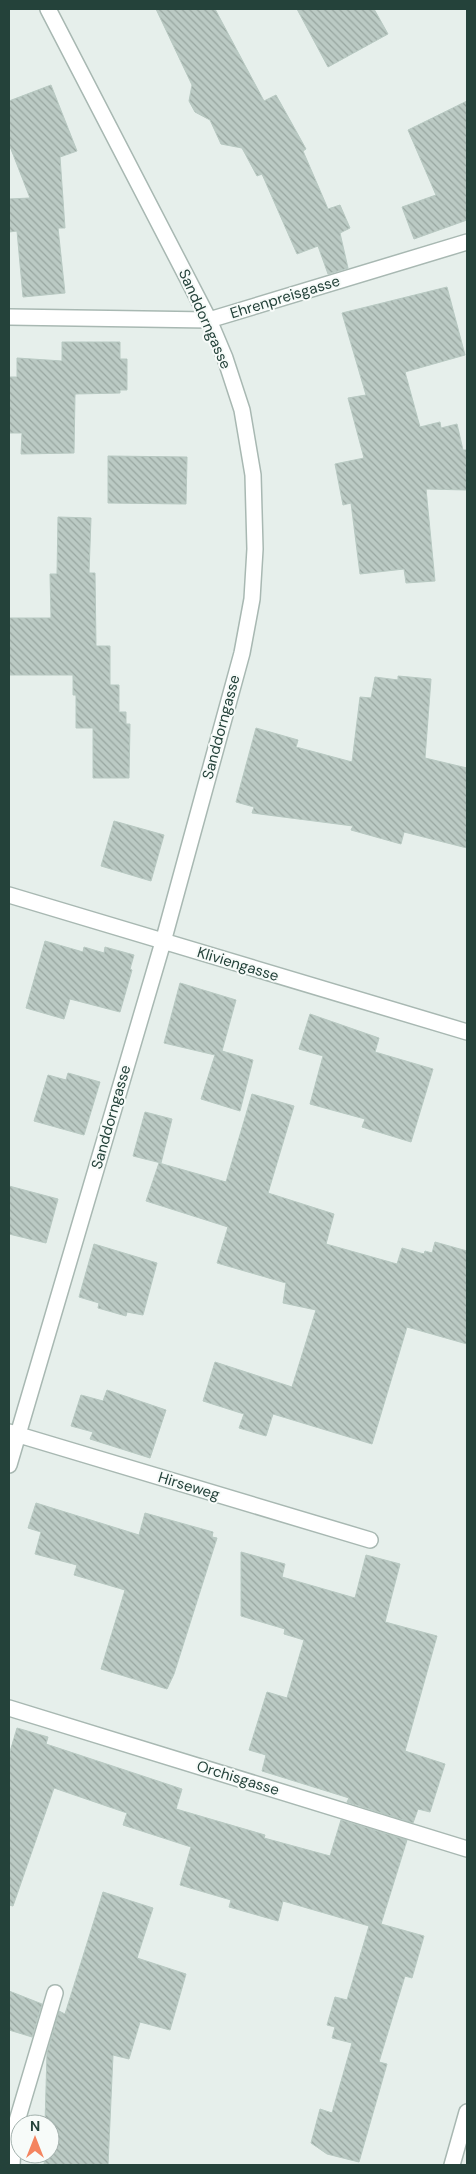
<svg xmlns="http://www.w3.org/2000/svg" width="476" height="2174" font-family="'DM Sans',sans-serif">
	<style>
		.building { fill: url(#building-back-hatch); stroke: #b8c9c2 }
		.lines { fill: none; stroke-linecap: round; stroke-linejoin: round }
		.lane-casing { stroke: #a8b8b2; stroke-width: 18 }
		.street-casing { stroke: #a8b8b2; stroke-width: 18 }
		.lane { stroke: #fff; stroke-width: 15 }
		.street { stroke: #fff; stroke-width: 15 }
		.labels { text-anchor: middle; stroke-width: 4; stroke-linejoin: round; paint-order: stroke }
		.street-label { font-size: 15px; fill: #24423a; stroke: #f7fbf9 }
	</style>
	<defs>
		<pattern id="building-back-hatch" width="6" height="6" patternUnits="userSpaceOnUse" patternTransform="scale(1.25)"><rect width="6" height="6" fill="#bbcac4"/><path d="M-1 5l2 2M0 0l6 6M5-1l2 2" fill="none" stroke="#98a6a0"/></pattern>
	</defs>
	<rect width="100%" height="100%" fill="#e6efeb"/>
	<path class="building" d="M156 9H215L264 101 276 95 306 149 303 151 328 209 340 205 350 228 340 233 348 268 328 274 318 246 297 254 262 174 257 176 242 148 221 144 210 120 195 112 189 101 192 85Z
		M297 9H374L388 34 328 67Z
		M51 85 77 151 60 157 65 228H58L65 293 23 297 17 231 9 232V199L30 198 9 144V101Z
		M467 101V220L414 239 402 207 436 195 408 130Z
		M447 287 465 355 405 372 420 427 440 422 441 428 457 424 463 450H467V490L426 489 435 581 406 583 404 569 360 574 351 503 343 505 335 464 364 458 348 398 366 395 342 313Z
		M62 342H120V359H127V390H120V393L75 394 74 453 21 454 22 433H9V377H17V358L62 361Z
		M108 456 187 457 186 504 108 503Z
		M58 517 91 518 89 573H95L96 646H110V685H119V712H126V724H130L129 778H93V728H76V695H73V675H9V618H51L50 574H57Z
		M398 676 431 679 425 758 467 768V848L404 832 401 844 351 830 353 826 252 813 254 807 236 802 256 728 298 740 296 747 352 762 360 697 371 698 375 677 398 680Z
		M114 821 164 835 151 881 101 866Z
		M45 941 83 952 84 947 104 953 105 947 134 955 130 969 132 970 120 1012 70 999 64 1019 26 1008Z
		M180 983 236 1000 222 1051 253 1060 240 1111 201 1099 215 1055 164 1043Z
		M310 1014 379 1038 375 1052 433 1069 411 1142 362 1127 365 1119 310 1104 323 1056 299 1049Z
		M68 1073 100 1082 84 1135 34 1121 48 1075 66 1080Z
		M252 1094 294 1106 268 1193 334 1214 326 1244 397 1264 402 1248 424 1254 425 1251 432 1253 435 1242 467 1251V1344L407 1327 372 1444 273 1414 266 1436 239 1428 244 1414 203 1401 215 1362 292 1387 316 1310 283 1303 286 1283 217 1263 228 1227 146 1201 159 1163 226 1182Z
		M145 1112 172 1119 161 1163 133 1156Z
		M9 1186 58 1199 46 1243 9 1234Z
		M94 1244 157 1263 143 1315 127 1312 126 1316 98 1308 99 1303 79 1297Z
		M107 1390 166 1410 150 1458 90 1439 93 1432 71 1426 81 1395 103 1401Z
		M36 1503 139 1535 145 1513 213 1532 212 1537 217 1538 174 1674 167 1689 101 1669 125 1590 74 1575 77 1565 35 1554 41 1532 28 1528Z
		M241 1552 285 1564 282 1577 355 1598 366 1555 400 1564 385 1622 437 1636 405 1751 445 1764 430 1812 418 1809 413 1823 347 1802 349 1798 262 1771 266 1755 249 1750 267 1692 287 1698 304 1640 284 1634 285 1629 241 1616Z
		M17 1728 48 1737 46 1744 182 1789 176 1809 265 1835 264 1838 330 1856 341 1820 407 1840 381 1924 424 1936 412 1978 405 1976 379 2062 387 2064 359 2162 327 2154 311 2143 320 2109 332 2113 352 2043 332 2038 335 2027 327 2025 335 1997 347 2000 369 1926 283 1901 278 1921 229 1907 231 1900 180 1885 191 1847 123 1825 127 1813 54 1788 13 1906 9 1905V1755Z
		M103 1892 153 1908 137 1958 186 1974 170 2030 140 2022 129 2059 113 2055 108 2165H44L45 2154H50V2124H45L47 2053 59 2011 65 2014Z
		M9 1991 42 2004 32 2037 9 2030Z"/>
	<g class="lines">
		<g class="lane-casing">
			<path id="lane" d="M12 2165 14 2131 55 1993"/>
		</g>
		<g class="street-casing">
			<path id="street" d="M9 317 209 320 467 242
				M9 895 467 1032
				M9 1432 370 1540
				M9 1465 163 942 242 653 252 599 255 549 253 475 242 410 225 358 209 320 48 9
				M9 1708 467 1849
				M452 2165 467 2112"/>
		</g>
		<use href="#lane" class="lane"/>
		<use href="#street" class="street"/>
	</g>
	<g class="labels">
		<g class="street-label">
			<text transform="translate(285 297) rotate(-17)" y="5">Ehrenpreisgasse</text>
			<text transform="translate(205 319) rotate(66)" y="5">Sanddorngasse</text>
			<text transform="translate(221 727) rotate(-75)" y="5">Sanddorngasse</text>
			<text transform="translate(238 964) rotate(17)" y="5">Kliviengasse</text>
			<text transform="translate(111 1117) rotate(-74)" y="5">Sanddorngasse</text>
			<text transform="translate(189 1486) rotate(17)" y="5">Hirseweg</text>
			<text transform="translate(238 1778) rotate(17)" y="5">Orchisgasse</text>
		</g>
	</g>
	<rect width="476" height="2174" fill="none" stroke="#24423a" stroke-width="20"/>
	<g transform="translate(35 2139)"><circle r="24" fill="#f7fbf9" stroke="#a3b1ad"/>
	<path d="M0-4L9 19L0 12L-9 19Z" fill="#f4845f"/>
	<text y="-8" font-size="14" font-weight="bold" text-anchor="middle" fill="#24423a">N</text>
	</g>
</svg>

━━━━━━━━

> **Requirement**: Please copy every entry exactly, without the pictures.

> **Answer area**:
<svg xmlns="http://www.w3.org/2000/svg" width="476" height="2174" font-family="'DM Sans',sans-serif">
	<style>
		.building { fill: url(#building-back-hatch); stroke: #b8c9c2 }
		.lines { fill: none; stroke-linecap: round; stroke-linejoin: round }
		.lane-casing { stroke: #a8b8b2; stroke-width: 18 }
		.street-casing { stroke: #a8b8b2; stroke-width: 18 }
		.lane { stroke: #fff; stroke-width: 15 }
		.street { stroke: #fff; stroke-width: 15 }
		.labels { text-anchor: middle; stroke-width: 4; stroke-linejoin: round; paint-order: stroke }
		.street-label { font-size: 15px; fill: #24423a; stroke: #f7fbf9 }
	</style>
	<defs>
		<pattern id="building-back-hatch" width="6" height="6" patternUnits="userSpaceOnUse" patternTransform="scale(1.25)"><rect width="6" height="6" fill="#bbcac4"/><path d="M-1 5l2 2M0 0l6 6M5-1l2 2" fill="none" stroke="#98a6a0"/></pattern>
	</defs>
	<rect width="100%" height="100%" fill="#e6efeb"/>
	<path class="building" d="M156 9H215L264 101 276 95 306 149 303 151 328 209 340 205 350 228 340 233 348 268 328 274 318 246 297 254 262 174 257 176 242 148 221 144 210 120 195 112 189 101 192 85Z
		M297 9H374L388 34 328 67Z
		M51 85 77 151 60 157 65 228H58L65 293 23 297 17 231 9 232V199L30 198 9 144V101Z
		M467 101V220L414 239 402 207 436 195 408 130Z
		M447 287 465 355 405 372 420 427 440 422 441 428 457 424 463 450H467V490L426 489 435 581 406 583 404 569 360 574 351 503 343 505 335 464 364 458 348 398 366 395 342 313Z
		M62 342H120V359H127V390H120V393L75 394 74 453 21 454 22 433H9V377H17V358L62 361Z
		M108 456 187 457 186 504 108 503Z
		M58 517 91 518 89 573H95L96 646H110V685H119V712H126V724H130L129 778H93V728H76V695H73V675H9V618H51L50 574H57Z
		M398 676 431 679 425 758 467 768V848L404 832 401 844 351 830 353 826 252 813 254 807 236 802 256 728 298 740 296 747 352 762 360 697 371 698 375 677 398 680Z
		M114 821 164 835 151 881 101 866Z
		M45 941 83 952 84 947 104 953 105 947 134 955 130 969 132 970 120 1012 70 999 64 1019 26 1008Z
		M180 983 236 1000 222 1051 253 1060 240 1111 201 1099 215 1055 164 1043Z
		M310 1014 379 1038 375 1052 433 1069 411 1142 362 1127 365 1119 310 1104 323 1056 299 1049Z
		M68 1073 100 1082 84 1135 34 1121 48 1075 66 1080Z
		M252 1094 294 1106 268 1193 334 1214 326 1244 397 1264 402 1248 424 1254 425 1251 432 1253 435 1242 467 1251V1344L407 1327 372 1444 273 1414 266 1436 239 1428 244 1414 203 1401 215 1362 292 1387 316 1310 283 1303 286 1283 217 1263 228 1227 146 1201 159 1163 226 1182Z
		M145 1112 172 1119 161 1163 133 1156Z
		M9 1186 58 1199 46 1243 9 1234Z
		M94 1244 157 1263 143 1315 127 1312 126 1316 98 1308 99 1303 79 1297Z
		M107 1390 166 1410 150 1458 90 1439 93 1432 71 1426 81 1395 103 1401Z
		M36 1503 139 1535 145 1513 213 1532 212 1537 217 1538 174 1674 167 1689 101 1669 125 1590 74 1575 77 1565 35 1554 41 1532 28 1528Z
		M241 1552 285 1564 282 1577 355 1598 366 1555 400 1564 385 1622 437 1636 405 1751 445 1764 430 1812 418 1809 413 1823 347 1802 349 1798 262 1771 266 1755 249 1750 267 1692 287 1698 304 1640 284 1634 285 1629 241 1616Z
		M17 1728 48 1737 46 1744 182 1789 176 1809 265 1835 264 1838 330 1856 341 1820 407 1840 381 1924 424 1936 412 1978 405 1976 379 2062 387 2064 359 2162 327 2154 311 2143 320 2109 332 2113 352 2043 332 2038 335 2027 327 2025 335 1997 347 2000 369 1926 283 1901 278 1921 229 1907 231 1900 180 1885 191 1847 123 1825 127 1813 54 1788 13 1906 9 1905V1755Z
		M103 1892 153 1908 137 1958 186 1974 170 2030 140 2022 129 2059 113 2055 108 2165H44L45 2154H50V2124H45L47 2053 59 2011 65 2014Z
		M9 1991 42 2004 32 2037 9 2030Z"/>
	<g class="lines">
		<g class="lane-casing">
			<path id="lane" d="M12 2165 14 2131 55 1993"/>
		</g>
		<g class="street-casing">
			<path id="street" d="M9 317 209 320 467 242
				M9 895 467 1032
				M9 1432 370 1540
				M9 1465 163 942 242 653 252 599 255 549 253 475 242 410 225 358 209 320 48 9
				M9 1708 467 1849
				M452 2165 467 2112"/>
		</g>
		<use href="#lane" class="lane"/>
		<use href="#street" class="street"/>
	</g>
	<g class="labels">
		<g class="street-label">
			<text transform="translate(285 297) rotate(-17)" y="5">Ehrenpreisgasse</text>
			<text transform="translate(205 319) rotate(66)" y="5">Sanddorngasse</text>
			<text transform="translate(221 727) rotate(-75)" y="5">Sanddorngasse</text>
			<text transform="translate(238 964) rotate(17)" y="5">Kliviengasse</text>
			<text transform="translate(111 1117) rotate(-74)" y="5">Sanddorngasse</text>
			<text transform="translate(189 1486) rotate(17)" y="5">Hirseweg</text>
			<text transform="translate(238 1778) rotate(17)" y="5">Orchisgasse</text>
		</g>
	</g>
	<rect width="476" height="2174" fill="none" stroke="#24423a" stroke-width="20"/>
	<g transform="translate(35 2139)"><circle r="24" fill="#f7fbf9" stroke="#a3b1ad"/>
	<path d="M0-4L9 19L0 12L-9 19Z" fill="#f4845f"/>
	<text y="-8" font-size="14" font-weight="bold" text-anchor="middle" fill="#24423a">N</text>
	</g>
</svg>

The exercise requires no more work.